(Stored data)
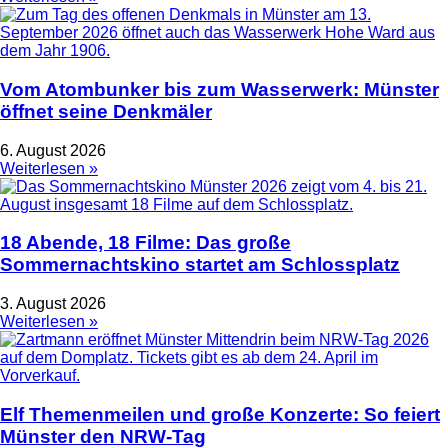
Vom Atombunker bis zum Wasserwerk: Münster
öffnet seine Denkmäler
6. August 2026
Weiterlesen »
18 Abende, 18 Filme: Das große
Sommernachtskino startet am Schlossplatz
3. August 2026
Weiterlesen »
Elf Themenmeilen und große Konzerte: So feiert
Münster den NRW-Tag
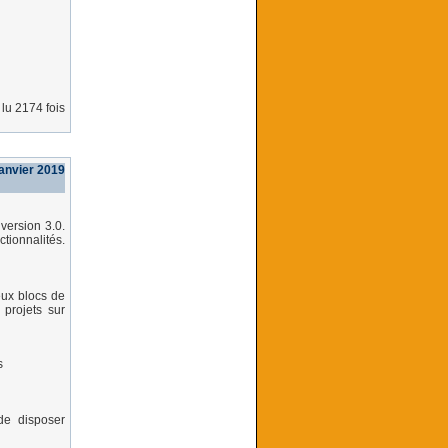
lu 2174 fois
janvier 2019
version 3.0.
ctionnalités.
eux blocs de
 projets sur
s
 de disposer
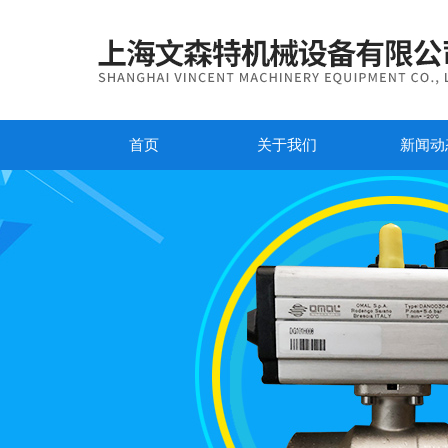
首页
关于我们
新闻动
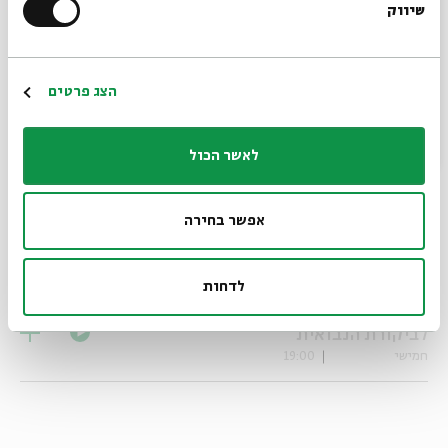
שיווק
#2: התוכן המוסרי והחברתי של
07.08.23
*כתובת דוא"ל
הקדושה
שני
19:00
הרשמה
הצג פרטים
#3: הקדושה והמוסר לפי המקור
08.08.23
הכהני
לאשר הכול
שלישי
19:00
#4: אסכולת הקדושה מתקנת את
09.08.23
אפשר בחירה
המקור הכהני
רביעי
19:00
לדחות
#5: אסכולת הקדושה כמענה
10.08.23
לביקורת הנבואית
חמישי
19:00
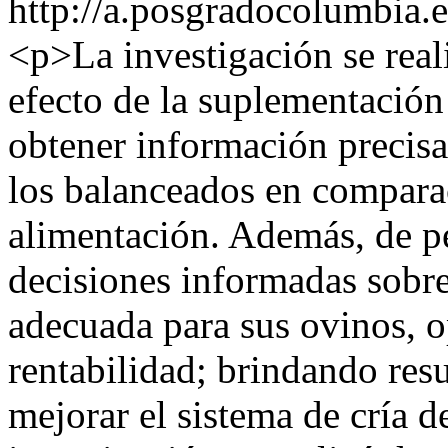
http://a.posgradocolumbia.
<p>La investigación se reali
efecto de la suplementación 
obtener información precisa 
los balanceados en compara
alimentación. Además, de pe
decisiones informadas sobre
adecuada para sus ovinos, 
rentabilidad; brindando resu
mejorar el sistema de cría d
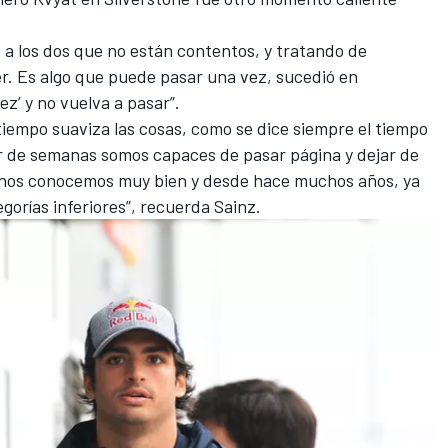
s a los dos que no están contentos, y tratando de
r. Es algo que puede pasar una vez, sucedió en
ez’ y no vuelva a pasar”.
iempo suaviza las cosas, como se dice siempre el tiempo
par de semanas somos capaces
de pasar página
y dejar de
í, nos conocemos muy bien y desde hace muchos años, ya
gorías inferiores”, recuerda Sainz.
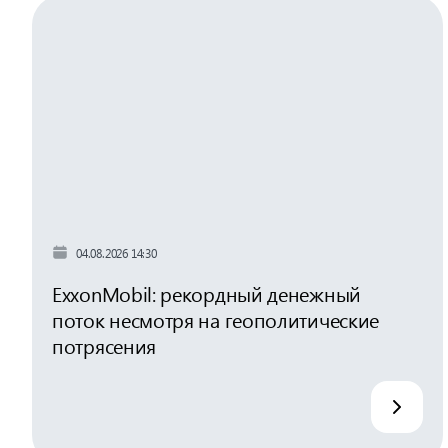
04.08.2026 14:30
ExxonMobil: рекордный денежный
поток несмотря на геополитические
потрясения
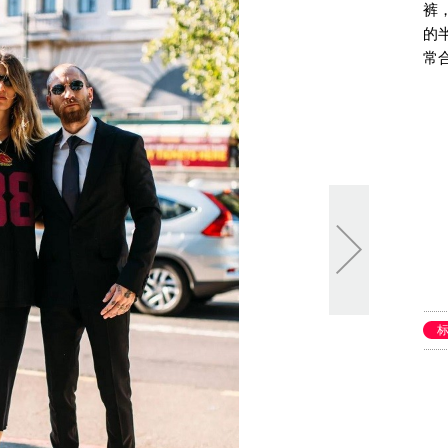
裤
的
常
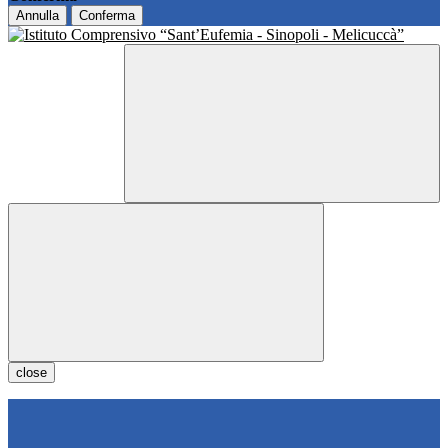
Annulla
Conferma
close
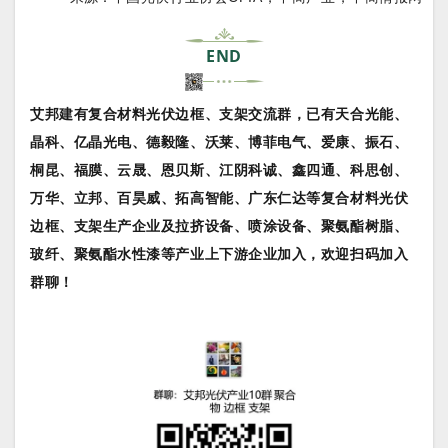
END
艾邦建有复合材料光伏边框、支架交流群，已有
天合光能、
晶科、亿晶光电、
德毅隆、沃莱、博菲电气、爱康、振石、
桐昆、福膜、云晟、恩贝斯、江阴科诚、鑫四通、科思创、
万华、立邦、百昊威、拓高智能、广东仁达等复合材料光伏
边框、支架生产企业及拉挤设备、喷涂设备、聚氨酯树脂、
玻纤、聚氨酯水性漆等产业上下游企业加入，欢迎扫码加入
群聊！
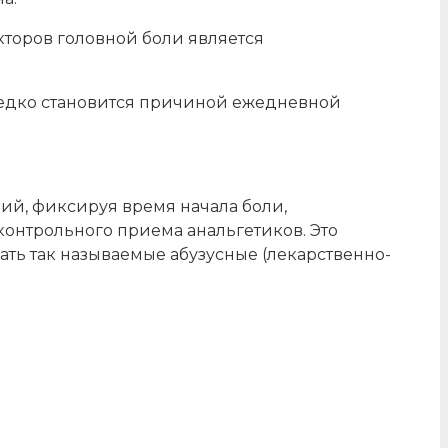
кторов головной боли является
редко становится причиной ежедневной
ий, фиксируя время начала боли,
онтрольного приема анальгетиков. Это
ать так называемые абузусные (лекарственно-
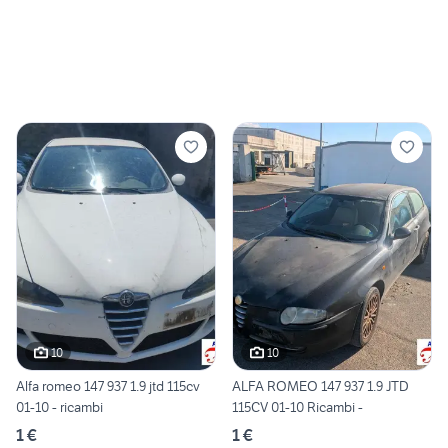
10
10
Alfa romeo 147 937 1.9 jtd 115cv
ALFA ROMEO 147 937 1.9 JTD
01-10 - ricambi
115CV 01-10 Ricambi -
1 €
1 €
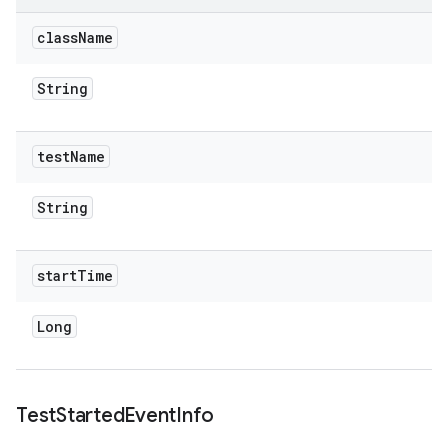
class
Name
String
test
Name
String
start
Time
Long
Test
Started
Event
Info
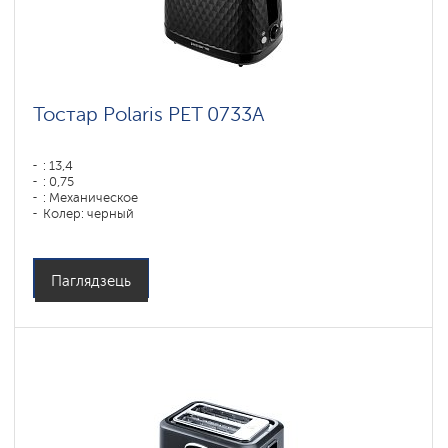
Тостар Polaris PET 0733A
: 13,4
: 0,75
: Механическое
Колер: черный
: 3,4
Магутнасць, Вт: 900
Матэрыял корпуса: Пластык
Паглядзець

#### Aim of the task:
Select each line of the rows that contains the string "הקדושה". Matching is case-sensitive.

#### Exercise result:
הקדושה
#3: הקדושה והמוסר לפי המקור
#4: אסכולת הקדושה מתקנת את
#5: אסכולת הקדושה כמענה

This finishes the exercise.